WHAT IS NEEDED: The records that follow are to be given again exactly, with their pictures omitted.

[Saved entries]
########

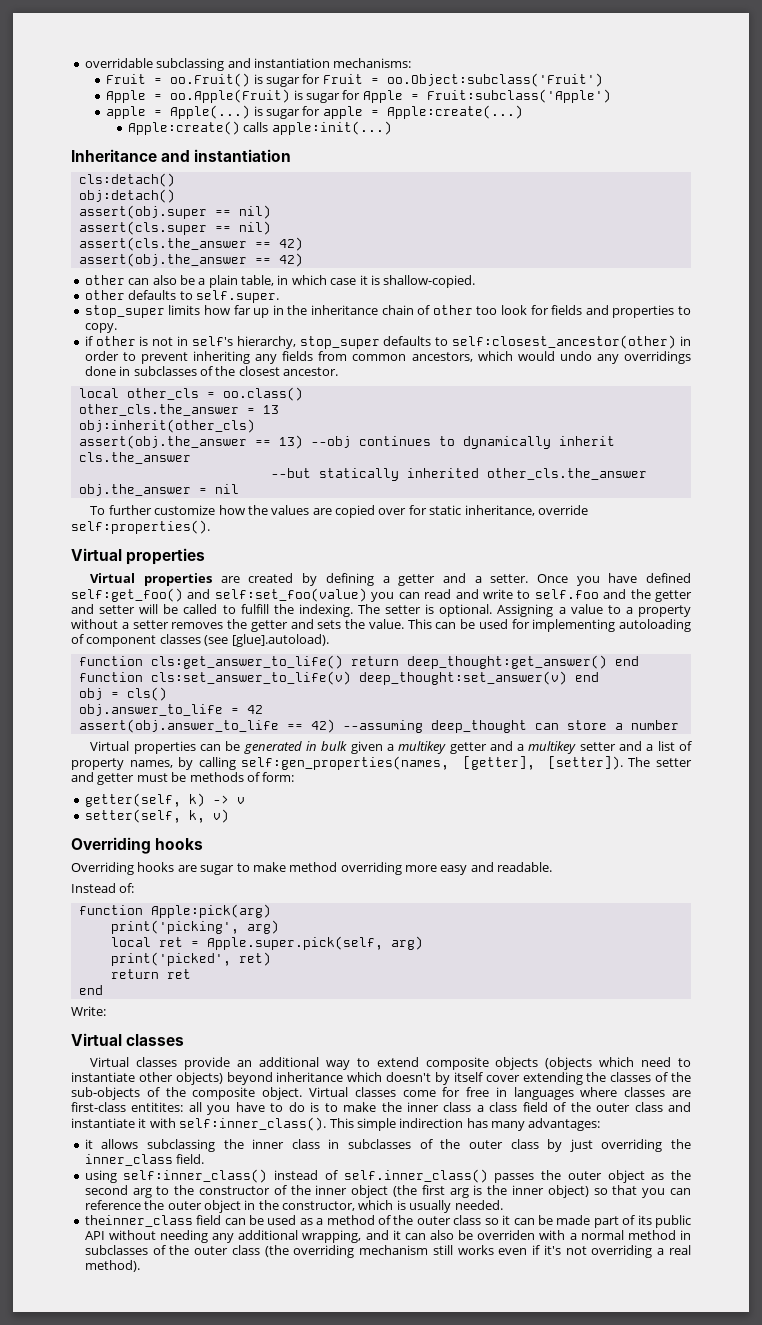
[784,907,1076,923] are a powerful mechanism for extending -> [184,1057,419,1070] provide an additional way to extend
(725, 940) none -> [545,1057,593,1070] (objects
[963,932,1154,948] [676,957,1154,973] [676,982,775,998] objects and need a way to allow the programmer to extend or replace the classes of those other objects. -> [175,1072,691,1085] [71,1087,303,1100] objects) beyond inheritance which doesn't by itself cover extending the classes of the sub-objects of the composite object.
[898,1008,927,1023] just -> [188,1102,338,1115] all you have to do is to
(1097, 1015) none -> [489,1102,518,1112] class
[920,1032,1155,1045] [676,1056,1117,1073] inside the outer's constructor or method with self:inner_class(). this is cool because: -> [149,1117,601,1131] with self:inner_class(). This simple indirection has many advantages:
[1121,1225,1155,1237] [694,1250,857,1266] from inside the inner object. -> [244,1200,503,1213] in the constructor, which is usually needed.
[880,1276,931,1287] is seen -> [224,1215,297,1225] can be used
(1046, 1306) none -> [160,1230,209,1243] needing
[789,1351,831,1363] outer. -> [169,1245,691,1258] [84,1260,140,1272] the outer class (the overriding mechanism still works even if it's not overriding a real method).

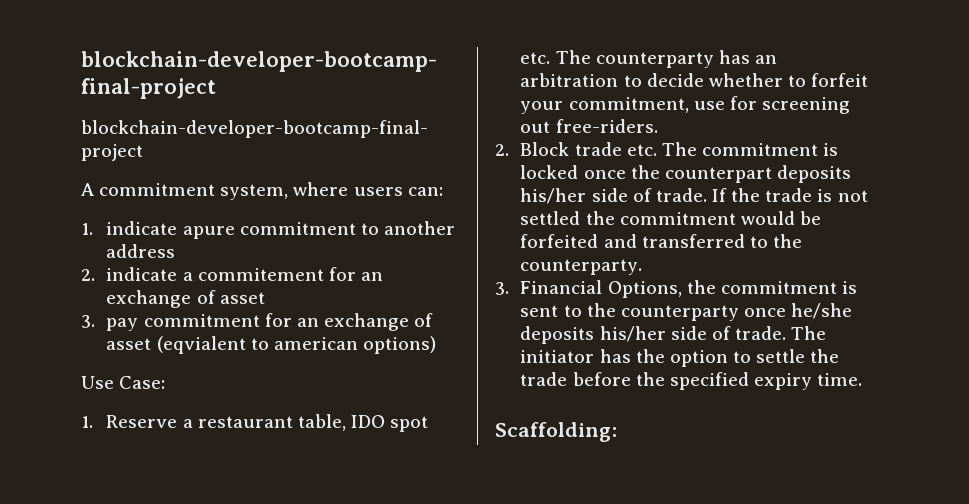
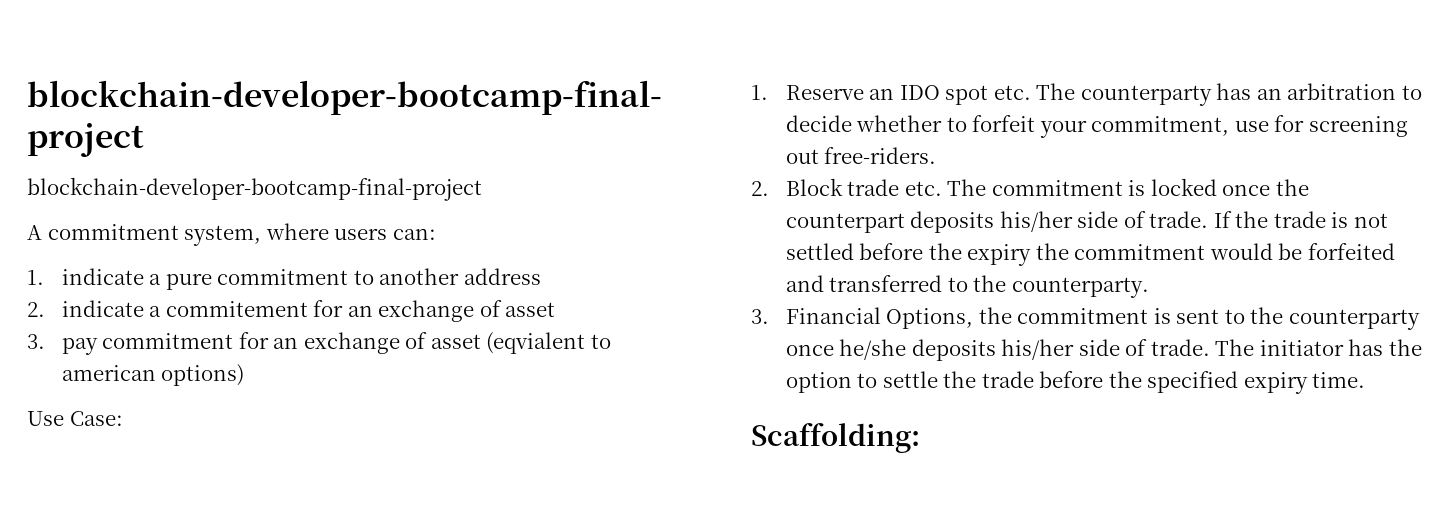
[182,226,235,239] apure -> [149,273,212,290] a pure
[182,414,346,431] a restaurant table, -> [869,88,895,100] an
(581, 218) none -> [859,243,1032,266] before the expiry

########

TASK ANSWER:
[784,907,1076,923] are a powerful mechanism for extending -> [184,1057,419,1070] provide an additional way to extend
(725, 940) none -> [545,1057,593,1070] (objects
[963,932,1154,948] [676,957,1154,973] [676,982,775,998] objects and need a way to allow the programmer to extend or replace the classes of those other objects. -> [175,1072,691,1085] [71,1087,303,1100] objects) beyond inheritance which doesn't by itself cover extending the classes of the sub-objects of the composite object.
[898,1008,927,1023] just -> [188,1102,338,1115] all you have to do is to
(1097, 1015) none -> [489,1102,518,1112] class
[920,1032,1155,1045] [676,1056,1117,1073] inside the outer's constructor or method with self:inner_class(). this is cool because: -> [149,1117,601,1131] with self:inner_class(). This simple indirection has many advantages:
[1121,1225,1155,1237] [694,1250,857,1266] from inside the inner object. -> [244,1200,503,1213] in the constructor, which is usually needed.
[880,1276,931,1287] is seen -> [224,1215,297,1225] can be used
(1046, 1306) none -> [160,1230,209,1243] needing
[789,1351,831,1363] outer. -> [169,1245,691,1258] [84,1260,140,1272] the outer class (the overriding mechanism still works even if it's not overriding a real method).

[182,226,235,239] apure -> [149,273,212,290] a pure
[182,414,346,431] a restaurant table, -> [869,88,895,100] an
(581, 218) none -> [859,243,1032,266] before the expiry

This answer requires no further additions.